Burlesque #2 also exhibits the continuing influence of primitive art on Weber's work. The large eyes of his dancers recall those in Meso-American totems as well as African masks and sculpture. The oddly placed face in the lower left corner of Burlesque #2 could be an allusion to a primitive mask, which would emphasize the theme of performance and masquerade. Traditionally worn for weddings and other ceremonies, tribal masks had powerful, widely-accepted connotations of ritual performance in social settings. "His love of primitive art...showed in the sculptural massiveness of his figures, their contorted forms, and their unnaturalistic proportions, as in their big heads and eyes, the latter often shown full-faced with the head in profile." (L. Goodrich, Max Weber, New York, 1930, p. 22)
Over the course of the next few years, Weber would further explore Primitivism in works such as Two Figures (1910, The Regis Collection, Minneapolis, Minnesota) and Figure Study (1911, Albright-Knox Art Gallery, Buffalo, New York). As his style evolved the manifestation of this influence in his art changed. "In his early American period (1909-1912), Weber...thought much about the power of the childlike and the primitive in art, and he was drawn to a searching study of the force that is in the aboriginal arts of America...From this work Weber was led into a research in construction and geometric consistency." (H. Cahill, Max Weber, New York, 1930, p. 42) The continued influence of the powerful angular elements and monumental stature of primitive art can be seen in Weber's Cubist work through the late 1910s.
Many Cubist artists, most notably Picasso, were also drawn to the formidable lines and mystique of primitive art. During his student days in Paris, Weber was familiar with Picasso's use of African sculpture, "Weber and other artists who had been concerned with problems similar to those upon which Picasso was working at once hailed this new work as a significant step in the research of modern art." (Max Weber, p. 18). It is highly likely that Weber saw Picasso's Les Demoiselles d'Avignon (1907, The Museum of Modern Art, New York) before he left Europe. Two of the five women in Picasso's masterpiece wear tribal masks. While this work probably influenced Weber and there are strong societal ties between the subject of burlesque and brothels, it is in the divergence in the two artist's treatment of their subjects that demonstrates the early influences of American culture on Weber's psyche.

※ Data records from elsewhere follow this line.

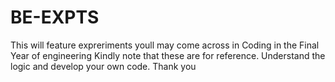 # BE-EXPTS
This will feature expreriments youll may come across in Coding in the Final Year of engineering
Kindly note that these are for reference.
Understand the logic and develop your own code.
Thank you
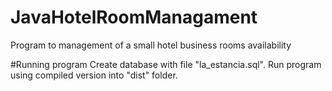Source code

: # JavaHotelRoomManagament
Program to management of a small hotel business rooms availability

#Running program
Create database with file "la_estancia.sql".
Run program using compiled version into "dist" folder.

While the palette and composition of Burlesque #2 still evince Weber's European training, the contorted figures and flattened space contain the seed of his Cubist exploration, which he would continue to develop and lead to the most prolific and successful decade of his career. The present work represents an integral stage in Weber's transition from his student years in Europe to the development of his mature style.